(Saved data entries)

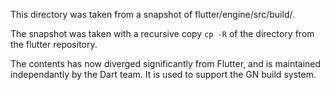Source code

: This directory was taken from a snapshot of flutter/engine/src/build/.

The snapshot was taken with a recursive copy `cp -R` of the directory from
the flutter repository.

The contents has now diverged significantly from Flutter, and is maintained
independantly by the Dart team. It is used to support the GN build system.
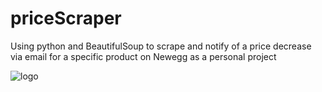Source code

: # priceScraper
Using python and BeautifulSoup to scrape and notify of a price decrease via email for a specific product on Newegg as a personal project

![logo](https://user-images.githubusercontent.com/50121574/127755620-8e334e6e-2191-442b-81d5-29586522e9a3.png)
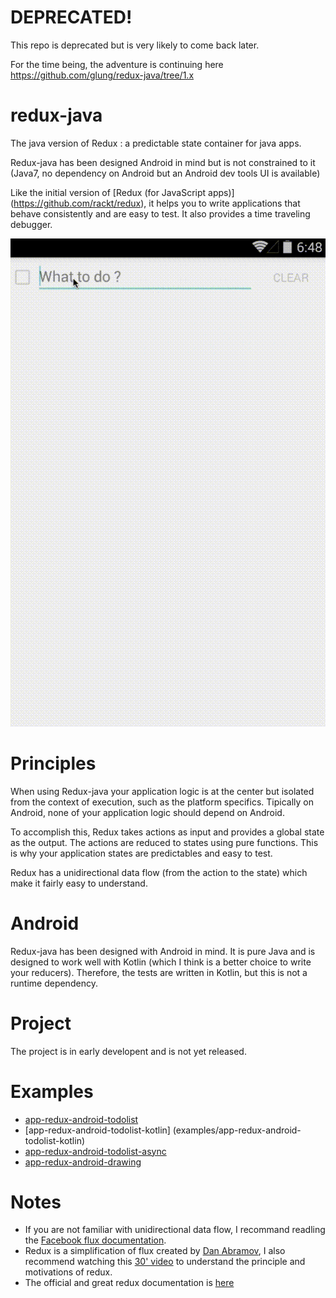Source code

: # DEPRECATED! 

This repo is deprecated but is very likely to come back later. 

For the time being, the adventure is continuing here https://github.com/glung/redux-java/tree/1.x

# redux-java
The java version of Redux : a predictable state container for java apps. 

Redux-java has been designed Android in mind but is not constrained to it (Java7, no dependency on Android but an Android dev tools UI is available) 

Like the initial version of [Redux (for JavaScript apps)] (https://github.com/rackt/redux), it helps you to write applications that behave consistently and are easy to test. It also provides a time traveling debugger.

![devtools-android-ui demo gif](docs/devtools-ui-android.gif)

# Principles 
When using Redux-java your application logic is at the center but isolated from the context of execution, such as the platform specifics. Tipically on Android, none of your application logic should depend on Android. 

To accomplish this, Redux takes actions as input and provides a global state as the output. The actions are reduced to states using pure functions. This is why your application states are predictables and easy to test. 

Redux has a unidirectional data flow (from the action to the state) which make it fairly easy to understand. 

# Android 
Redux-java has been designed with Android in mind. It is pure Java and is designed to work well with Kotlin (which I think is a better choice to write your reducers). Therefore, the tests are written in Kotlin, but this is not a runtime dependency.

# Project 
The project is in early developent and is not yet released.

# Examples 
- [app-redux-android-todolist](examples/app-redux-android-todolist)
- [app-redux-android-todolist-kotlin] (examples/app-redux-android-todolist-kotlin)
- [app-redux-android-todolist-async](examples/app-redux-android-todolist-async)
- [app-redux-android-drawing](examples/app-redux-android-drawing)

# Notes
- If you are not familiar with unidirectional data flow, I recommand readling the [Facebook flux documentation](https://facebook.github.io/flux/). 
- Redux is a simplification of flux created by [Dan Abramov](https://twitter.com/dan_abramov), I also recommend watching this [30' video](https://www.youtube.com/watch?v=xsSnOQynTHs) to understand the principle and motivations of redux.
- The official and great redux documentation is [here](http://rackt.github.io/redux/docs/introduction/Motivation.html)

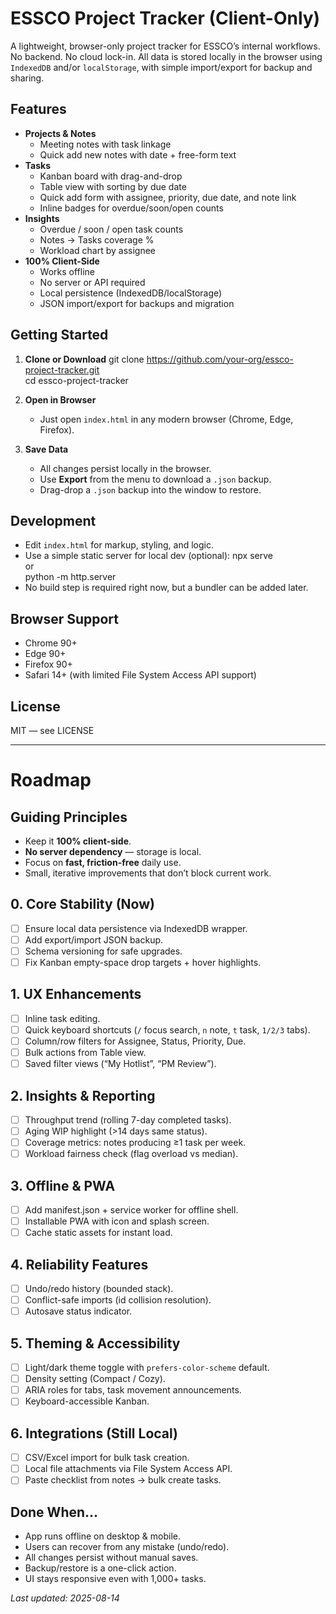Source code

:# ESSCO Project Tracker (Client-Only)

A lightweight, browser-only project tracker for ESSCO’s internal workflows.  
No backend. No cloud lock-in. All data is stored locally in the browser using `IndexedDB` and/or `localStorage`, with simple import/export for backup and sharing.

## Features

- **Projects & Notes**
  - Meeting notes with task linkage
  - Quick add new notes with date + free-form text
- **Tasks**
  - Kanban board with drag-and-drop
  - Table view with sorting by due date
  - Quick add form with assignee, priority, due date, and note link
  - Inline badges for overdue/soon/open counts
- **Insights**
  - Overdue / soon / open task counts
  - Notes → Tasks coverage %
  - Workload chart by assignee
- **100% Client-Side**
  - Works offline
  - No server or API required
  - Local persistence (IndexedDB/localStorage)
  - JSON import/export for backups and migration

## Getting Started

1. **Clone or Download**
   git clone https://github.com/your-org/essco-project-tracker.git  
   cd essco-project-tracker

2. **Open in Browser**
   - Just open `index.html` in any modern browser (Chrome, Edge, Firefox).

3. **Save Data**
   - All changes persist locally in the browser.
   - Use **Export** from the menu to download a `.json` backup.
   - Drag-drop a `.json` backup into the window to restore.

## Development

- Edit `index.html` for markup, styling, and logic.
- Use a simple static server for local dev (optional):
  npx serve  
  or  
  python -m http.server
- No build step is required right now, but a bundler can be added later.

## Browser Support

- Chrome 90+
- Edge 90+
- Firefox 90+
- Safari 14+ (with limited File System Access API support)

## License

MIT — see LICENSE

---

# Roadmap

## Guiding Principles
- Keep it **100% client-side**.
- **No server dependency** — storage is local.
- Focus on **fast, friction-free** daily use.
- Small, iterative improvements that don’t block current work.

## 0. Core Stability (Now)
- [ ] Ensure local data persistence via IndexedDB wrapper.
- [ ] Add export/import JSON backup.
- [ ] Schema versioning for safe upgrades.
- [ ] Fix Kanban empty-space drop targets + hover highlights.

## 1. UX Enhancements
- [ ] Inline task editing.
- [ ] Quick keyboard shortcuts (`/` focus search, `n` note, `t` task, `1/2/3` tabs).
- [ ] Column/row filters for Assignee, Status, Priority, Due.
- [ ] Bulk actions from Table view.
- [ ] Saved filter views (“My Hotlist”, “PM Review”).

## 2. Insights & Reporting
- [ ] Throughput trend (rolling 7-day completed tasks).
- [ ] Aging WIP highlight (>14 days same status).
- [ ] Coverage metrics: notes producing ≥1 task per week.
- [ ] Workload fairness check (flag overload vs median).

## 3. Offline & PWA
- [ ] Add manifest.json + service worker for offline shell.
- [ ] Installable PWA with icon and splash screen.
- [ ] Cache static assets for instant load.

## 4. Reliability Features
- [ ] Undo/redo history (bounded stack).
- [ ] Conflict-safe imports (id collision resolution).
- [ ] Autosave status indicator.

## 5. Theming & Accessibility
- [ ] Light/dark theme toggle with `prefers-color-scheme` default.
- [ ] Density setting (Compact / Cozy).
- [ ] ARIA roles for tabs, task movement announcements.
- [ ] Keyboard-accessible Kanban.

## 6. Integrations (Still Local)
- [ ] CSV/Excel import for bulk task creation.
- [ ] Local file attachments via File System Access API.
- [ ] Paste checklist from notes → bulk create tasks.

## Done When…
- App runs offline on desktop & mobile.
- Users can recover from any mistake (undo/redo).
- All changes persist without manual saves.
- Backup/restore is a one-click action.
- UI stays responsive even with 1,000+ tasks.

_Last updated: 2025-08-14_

Activity: Give the records again exactly, pictures left out.

Written answer:
Source code

: This directory was taken from a snapshot of flutter/engine/src/build/.

The snapshot was taken with a recursive copy `cp -R` of the directory from
the flutter repository.

The contents has now diverged significantly from Flutter, and is maintained
independantly by the Dart team. It is used to support the GN build system.
Source code

: # priceScraper
Using python and BeautifulSoup to scrape and notify of a price decrease via email for a specific product on Newegg as a personal project

![logo](https://user-images.githubusercontent.com/50121574/127755620-8e334e6e-2191-442b-81d5-29586522e9a3.png)
Source code

: # DEPRECATED! 

This repo is deprecated but is very likely to come back later. 

For the time being, the adventure is continuing here https://github.com/glung/redux-java/tree/1.x

# redux-java
The java version of Redux : a predictable state container for java apps. 

Redux-java has been designed Android in mind but is not constrained to it (Java7, no dependency on Android but an Android dev tools UI is available) 

Like the initial version of [Redux (for JavaScript apps)] (https://github.com/rackt/redux), it helps you to write applications that behave consistently and are easy to test. It also provides a time traveling debugger.

![devtools-android-ui demo gif](docs/devtools-ui-android.gif)

# Principles 
When using Redux-java your application logic is at the center but isolated from the context of execution, such as the platform specifics. Tipically on Android, none of your application logic should depend on Android. 

To accomplish this, Redux takes actions as input and provides a global state as the output. The actions are reduced to states using pure functions. This is why your application states are predictables and easy to test. 

Redux has a unidirectional data flow (from the action to the state) which make it fairly easy to understand. 

# Android 
Redux-java has been designed with Android in mind. It is pure Java and is designed to work well with Kotlin (which I think is a better choice to write your reducers). Therefore, the tests are written in Kotlin, but this is not a runtime dependency.

# Project 
The project is in early developent and is not yet released.

# Examples 
- [app-redux-android-todolist](examples/app-redux-android-todolist)
- [app-redux-android-todolist-kotlin] (examples/app-redux-android-todolist-kotlin)
- [app-redux-android-todolist-async](examples/app-redux-android-todolist-async)
- [app-redux-android-drawing](examples/app-redux-android-drawing)

# Notes
- If you are not familiar with unidirectional data flow, I recommand readling the [Facebook flux documentation](https://facebook.github.io/flux/). 
- Redux is a simplification of flux created by [Dan Abramov](https://twitter.com/dan_abramov), I also recommend watching this [30' video](https://www.youtube.com/watch?v=xsSnOQynTHs) to understand the principle and motivations of redux.
- The official and great redux documentation is [here](http://rackt.github.io/redux/docs/introduction/Motivation.html)

Source code

:# ESSCO Project Tracker (Client-Only)

A lightweight, browser-only project tracker for ESSCO’s internal workflows.  
No backend. No cloud lock-in. All data is stored locally in the browser using `IndexedDB` and/or `localStorage`, with simple import/export for backup and sharing.

## Features

- **Projects & Notes**
  - Meeting notes with task linkage
  - Quick add new notes with date + free-form text
- **Tasks**
  - Kanban board with drag-and-drop
  - Table view with sorting by due date
  - Quick add form with assignee, priority, due date, and note link
  - Inline badges for overdue/soon/open counts
- **Insights**
  - Overdue / soon / open task counts
  - Notes → Tasks coverage %
  - Workload chart by assignee
- **100% Client-Side**
  - Works offline
  - No server or API required
  - Local persistence (IndexedDB/localStorage)
  - JSON import/export for backups and migration

## Getting Started

1. **Clone or Download**
   git clone https://github.com/your-org/essco-project-tracker.git  
   cd essco-project-tracker

2. **Open in Browser**
   - Just open `index.html` in any modern browser (Chrome, Edge, Firefox).

3. **Save Data**
   - All changes persist locally in the browser.
   - Use **Export** from the menu to download a `.json` backup.
   - Drag-drop a `.json` backup into the window to restore.

## Development

- Edit `index.html` for markup, styling, and logic.
- Use a simple static server for local dev (optional):
  npx serve  
  or  
  python -m http.server
- No build step is required right now, but a bundler can be added later.

## Browser Support

- Chrome 90+
- Edge 90+
- Firefox 90+
- Safari 14+ (with limited File System Access API support)

## License

MIT — see LICENSE

---

# Roadmap

## Guiding Principles
- Keep it **100% client-side**.
- **No server dependency** — storage is local.
- Focus on **fast, friction-free** daily use.
- Small, iterative improvements that don’t block current work.

## 0. Core Stability (Now)
- [ ] Ensure local data persistence via IndexedDB wrapper.
- [ ] Add export/import JSON backup.
- [ ] Schema versioning for safe upgrades.
- [ ] Fix Kanban empty-space drop targets + hover highlights.

## 1. UX Enhancements
- [ ] Inline task editing.
- [ ] Quick keyboard shortcuts (`/` focus search, `n` note, `t` task, `1/2/3` tabs).
- [ ] Column/row filters for Assignee, Status, Priority, Due.
- [ ] Bulk actions from Table view.
- [ ] Saved filter views (“My Hotlist”, “PM Review”).

## 2. Insights & Reporting
- [ ] Throughput trend (rolling 7-day completed tasks).
- [ ] Aging WIP highlight (>14 days same status).
- [ ] Coverage metrics: notes producing ≥1 task per week.
- [ ] Workload fairness check (flag overload vs median).

## 3. Offline & PWA
- [ ] Add manifest.json + service worker for offline shell.
- [ ] Installable PWA with icon and splash screen.
- [ ] Cache static assets for instant load.

## 4. Reliability Features
- [ ] Undo/redo history (bounded stack).
- [ ] Conflict-safe imports (id collision resolution).
- [ ] Autosave status indicator.

## 5. Theming & Accessibility
- [ ] Light/dark theme toggle with `prefers-color-scheme` default.
- [ ] Density setting (Compact / Cozy).
- [ ] ARIA roles for tabs, task movement announcements.
- [ ] Keyboard-accessible Kanban.

## 6. Integrations (Still Local)
- [ ] CSV/Excel import for bulk task creation.
- [ ] Local file attachments via File System Access API.
- [ ] Paste checklist from notes → bulk create tasks.

## Done When…
- App runs offline on desktop & mobile.
- Users can recover from any mistake (undo/redo).
- All changes persist without manual saves.
- Backup/restore is a one-click action.
- UI stays responsive even with 1,000+ tasks.

_Last updated: 2025-08-14_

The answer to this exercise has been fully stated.